Charles-Eugène Panet (November 27, 1829 – November 22, 1898), Liberal, representing Quebec. He was appointed on 27 March 1874 by Alexander Mackenzie. He served until his resignation on 4 February 1875.

Education
He was born in Quebec on November 27, 1829. He was the son of The Hon. Philippe Panet, late Judge of the Court of Queen's Bench, Lower Canada. His mother, Luce Casgrain, was the daughter and co-heiress of Pierre Casgrain (1771-1828) J.P., Seigneur of La Bouteillerie. Panet was a nephew of politicians Louis Panet and Charles Panet. He was educated at the Quebec Seminary and at the Jesuit College in Georgetown, Quebec. He studied law in Quebec with his relation The Hon. Jean-Thomas Taschereau, late of the Supreme Court of Canada. He was called to the Bar of Lower Canada in 1854.

Family

He was married three times and had sixteen children. The former Panet House, was built in Ottawa, Ontario by Colonel Charles-Eugène Panet, Deputy Minister of Militia and Defence, in 1876. In 1986, the Panet house became part of the King Edward Avenue Heritage Conservation District. The house is currently the Embassy of the Republic of Angola.

Given exercise 1: Convert the dried plant sheet records into a two-column CSV with the columns "field" and "value." Each line becomes one row, each entry sits in its own quoted field, line breaks become spaces, and the pictures are left out.
The records have no connection to the text about Charles-Eugène Panet.

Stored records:
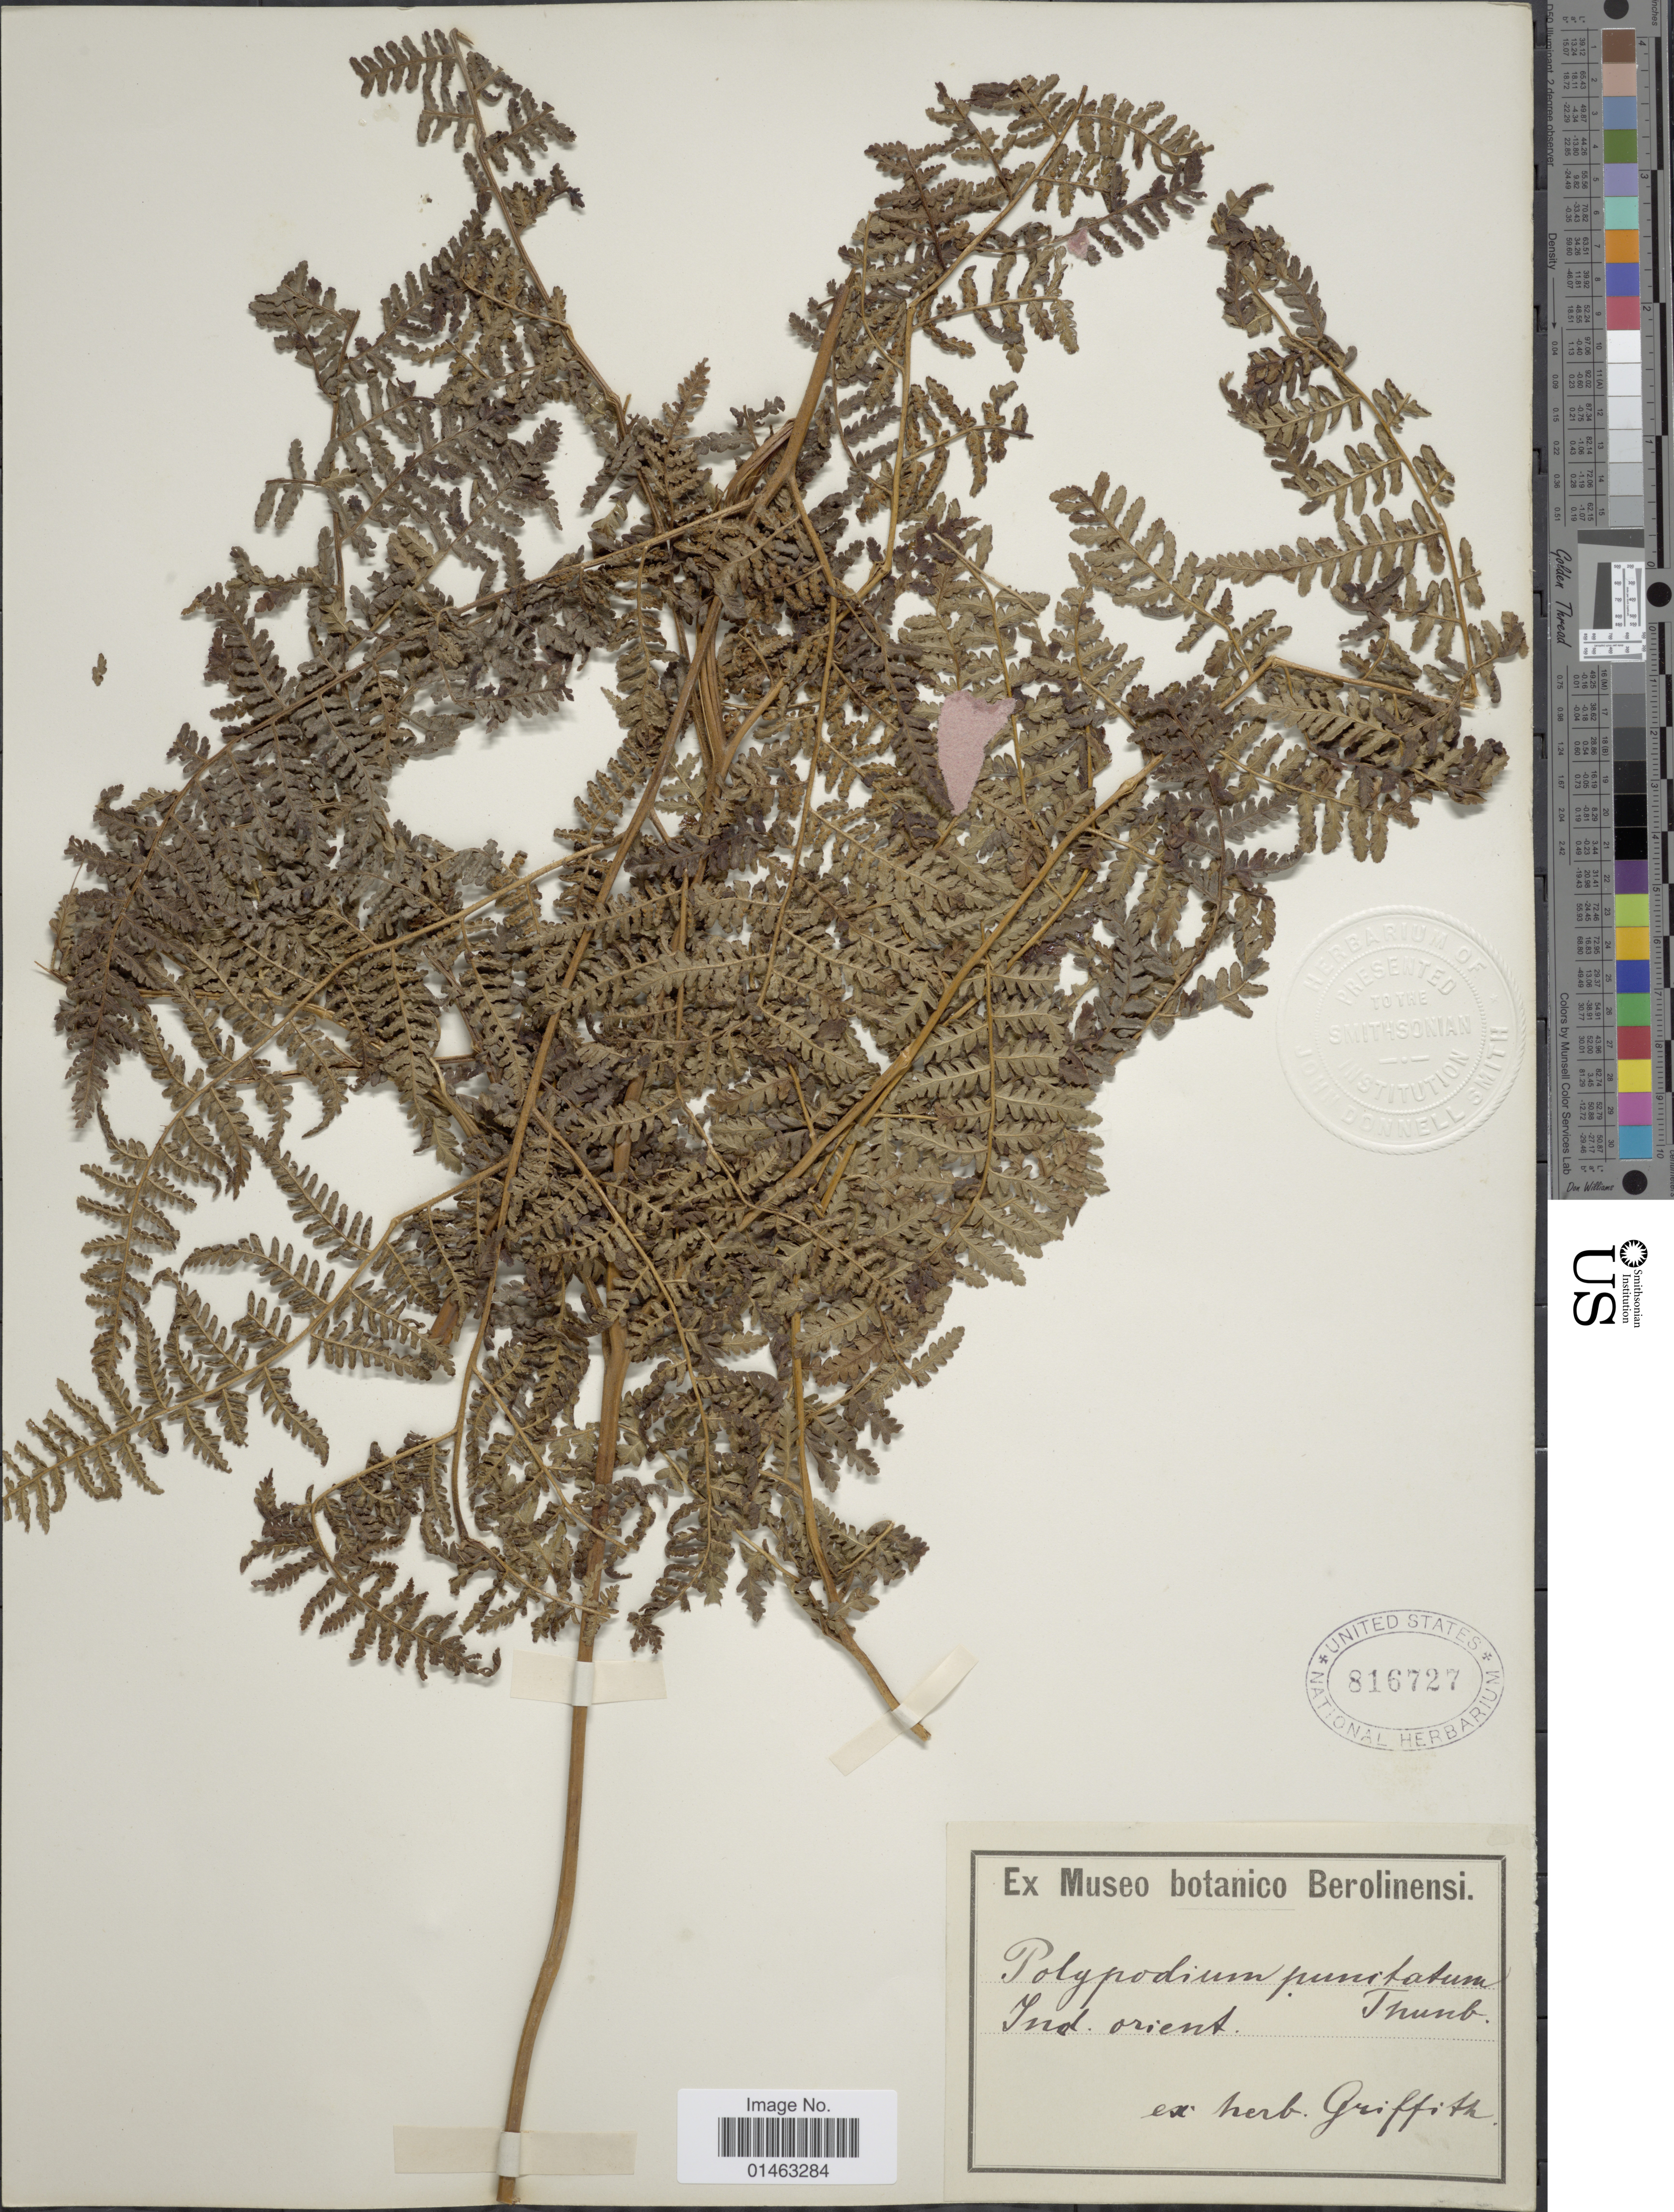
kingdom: Plantae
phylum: Tracheophyta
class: Polypodiopsida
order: Polypodiales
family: Dennstaedtiaceae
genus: Hypolepis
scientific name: Hypolepis punctata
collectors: ex herb. Griffith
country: India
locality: Ind. orient.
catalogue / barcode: US 816727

Given exercise 2: Summarize the text on Charles-Eugène Panet in two sentences.

Exercise output 1:
field,value
"kingdom:","Plantae"
"phylum:","Tracheophyta"
"class:","Polypodiopsida"
"order:","Polypodiales"
"family:","Dennstaedtiaceae"
"genus:","Hypolepis"
"scientific name:","Hypolepis punctata"
"collectors:","ex herb. Griffith"
"country:","India"
"locality:","Ind. orient."
"catalogue / barcode:","US 816727"

Exercise output 2: Charles-Eugène Panet, born in Quebec on November 27, 1829, was a Liberal representing Quebec who was appointed on 27 March 1874 by Alexander Mackenzie and served until his resignation on 4 February 1875. He was educated at the Quebec Seminary and the Jesuit College in Georgetown, studied law with Jean-Thomas Taschereau, was called to the Bar of Lower Canada in 1854, and was married three times and had sixteen children.